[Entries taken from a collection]
BEGIN
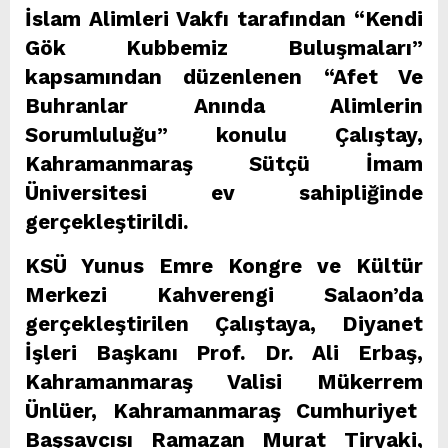
İslam Alimleri Vakfı tarafından “Kendi
Gök Kubbemiz Buluşmaları”
kapsamından düzenlenen “Afet Ve
Buhranlar Anında Alimlerin
Sorumluluğu” konulu Çalıştay,
Kahramanmaraş Sütçü İmam
Üniversitesi ev sahipliğinde
gerçekleştirildi.
KSÜ Yunus Emre Kongre ve Kültür
Merkezi Kahverengi Salaon’da
gerçekleştirilen Çalıştaya, Diyanet
İşleri Başkanı Prof. Dr. Ali Erbaş,
Kahramanmaraş Valisi Mükerrem
Ünlüer, Kahramanmaraş Cumhuriyet
Başsavcısı Ramazan Murat Tiryaki,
END
## [INSTRUCTIONS FOR THE TASK]
Would you restate the records above word for word and exclude the pictures?

## [WRITTEN SOLUTION]
İslam Alimleri Vakfı tarafından “Kendi
Gök Kubbemiz Buluşmaları”
kapsamından düzenlenen “Afet Ve
Buhranlar Anında Alimlerin
Sorumluluğu” konulu Çalıştay,
Kahramanmaraş Sütçü İmam
Üniversitesi ev sahipliğinde
gerçekleştirildi.
KSÜ Yunus Emre Kongre ve Kültür
Merkezi Kahverengi Salaon’da
gerçekleştirilen Çalıştaya, Diyanet
İşleri Başkanı Prof. Dr. Ali Erbaş,
Kahramanmaraş Valisi Mükerrem
Ünlüer, Kahramanmaraş Cumhuriyet
Başsavcısı Ramazan Murat Tiryaki,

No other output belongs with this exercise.